▸ ZU BEARBEITENDE DATEN
• • • • •
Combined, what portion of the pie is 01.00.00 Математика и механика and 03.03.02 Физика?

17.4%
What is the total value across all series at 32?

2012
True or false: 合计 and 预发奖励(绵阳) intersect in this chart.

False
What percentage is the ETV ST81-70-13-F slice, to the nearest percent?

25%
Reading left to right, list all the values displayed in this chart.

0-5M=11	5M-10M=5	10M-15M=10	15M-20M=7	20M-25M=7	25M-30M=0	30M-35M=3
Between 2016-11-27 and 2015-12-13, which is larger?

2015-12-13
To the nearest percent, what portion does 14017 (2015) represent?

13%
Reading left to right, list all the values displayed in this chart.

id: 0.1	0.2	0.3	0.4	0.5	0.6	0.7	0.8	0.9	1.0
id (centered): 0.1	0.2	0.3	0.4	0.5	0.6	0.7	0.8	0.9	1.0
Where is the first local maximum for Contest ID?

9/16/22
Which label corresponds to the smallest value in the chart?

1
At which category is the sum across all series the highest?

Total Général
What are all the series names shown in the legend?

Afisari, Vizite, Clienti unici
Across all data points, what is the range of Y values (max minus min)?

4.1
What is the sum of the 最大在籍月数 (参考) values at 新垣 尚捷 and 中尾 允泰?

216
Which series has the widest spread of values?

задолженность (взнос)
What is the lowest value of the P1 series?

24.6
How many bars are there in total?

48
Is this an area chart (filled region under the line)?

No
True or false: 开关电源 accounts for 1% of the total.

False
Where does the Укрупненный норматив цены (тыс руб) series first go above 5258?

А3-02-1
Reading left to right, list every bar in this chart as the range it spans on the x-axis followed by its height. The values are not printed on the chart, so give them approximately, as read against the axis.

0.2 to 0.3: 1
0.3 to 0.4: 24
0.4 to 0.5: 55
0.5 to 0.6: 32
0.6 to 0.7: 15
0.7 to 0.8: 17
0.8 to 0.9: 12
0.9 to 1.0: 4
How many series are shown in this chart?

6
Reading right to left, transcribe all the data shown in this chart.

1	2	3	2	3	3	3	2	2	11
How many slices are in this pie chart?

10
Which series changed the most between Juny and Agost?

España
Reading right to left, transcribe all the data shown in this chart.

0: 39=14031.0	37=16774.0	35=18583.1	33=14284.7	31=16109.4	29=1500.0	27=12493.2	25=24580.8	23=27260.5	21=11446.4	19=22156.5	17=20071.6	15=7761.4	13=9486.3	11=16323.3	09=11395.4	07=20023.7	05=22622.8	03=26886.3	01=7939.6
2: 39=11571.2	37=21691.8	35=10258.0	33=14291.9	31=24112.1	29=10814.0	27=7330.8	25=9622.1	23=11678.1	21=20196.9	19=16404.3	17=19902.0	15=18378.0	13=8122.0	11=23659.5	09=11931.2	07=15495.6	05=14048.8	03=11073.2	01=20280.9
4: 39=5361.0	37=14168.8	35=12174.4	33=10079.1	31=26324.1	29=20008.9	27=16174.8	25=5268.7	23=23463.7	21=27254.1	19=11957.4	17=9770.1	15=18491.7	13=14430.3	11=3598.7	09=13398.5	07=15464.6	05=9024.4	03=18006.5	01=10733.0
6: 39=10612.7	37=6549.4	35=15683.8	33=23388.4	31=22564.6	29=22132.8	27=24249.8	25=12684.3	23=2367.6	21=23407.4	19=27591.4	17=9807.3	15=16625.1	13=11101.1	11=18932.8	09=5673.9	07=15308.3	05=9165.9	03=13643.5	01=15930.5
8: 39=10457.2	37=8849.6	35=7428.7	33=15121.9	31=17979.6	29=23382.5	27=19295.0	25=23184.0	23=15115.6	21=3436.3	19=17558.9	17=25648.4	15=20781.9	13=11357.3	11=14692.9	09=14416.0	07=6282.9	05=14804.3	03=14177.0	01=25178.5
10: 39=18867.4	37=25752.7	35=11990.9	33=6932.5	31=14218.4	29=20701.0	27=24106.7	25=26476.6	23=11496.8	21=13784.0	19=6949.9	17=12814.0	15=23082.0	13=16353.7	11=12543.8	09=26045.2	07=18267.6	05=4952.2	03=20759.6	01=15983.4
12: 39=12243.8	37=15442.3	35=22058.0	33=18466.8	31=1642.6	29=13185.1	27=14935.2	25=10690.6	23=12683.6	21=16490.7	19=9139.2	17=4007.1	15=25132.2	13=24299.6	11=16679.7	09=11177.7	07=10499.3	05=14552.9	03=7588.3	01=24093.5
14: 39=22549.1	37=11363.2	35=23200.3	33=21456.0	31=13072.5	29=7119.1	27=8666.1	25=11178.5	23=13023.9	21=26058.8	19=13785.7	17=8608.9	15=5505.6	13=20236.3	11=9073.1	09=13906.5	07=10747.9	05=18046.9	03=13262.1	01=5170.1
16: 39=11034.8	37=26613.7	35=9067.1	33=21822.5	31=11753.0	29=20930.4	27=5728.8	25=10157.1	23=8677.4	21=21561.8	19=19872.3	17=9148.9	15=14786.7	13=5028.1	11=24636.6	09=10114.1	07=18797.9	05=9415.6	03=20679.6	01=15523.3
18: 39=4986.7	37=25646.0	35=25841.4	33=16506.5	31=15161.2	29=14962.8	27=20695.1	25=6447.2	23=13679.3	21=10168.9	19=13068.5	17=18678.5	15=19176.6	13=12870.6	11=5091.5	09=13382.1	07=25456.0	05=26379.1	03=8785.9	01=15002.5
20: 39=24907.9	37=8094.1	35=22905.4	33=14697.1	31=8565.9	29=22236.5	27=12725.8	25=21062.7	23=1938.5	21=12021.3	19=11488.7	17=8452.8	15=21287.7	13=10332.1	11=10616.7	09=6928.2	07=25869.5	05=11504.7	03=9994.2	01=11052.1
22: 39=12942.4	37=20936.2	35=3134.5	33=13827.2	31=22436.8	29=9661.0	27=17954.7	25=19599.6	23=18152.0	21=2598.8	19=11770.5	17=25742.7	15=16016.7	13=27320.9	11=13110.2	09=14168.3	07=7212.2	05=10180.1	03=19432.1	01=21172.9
• • • • •
▸ AUFGABE
Wähle alle Zeilen oben aus, in denen das Wort "True" vorkommt, und gib sie unverändert wieder.

▸ ANTWORT
True or false: 合计 and 预发奖励(绵阳) intersect in this chart.
True or false: 开关电源 accounts for 1% of the total.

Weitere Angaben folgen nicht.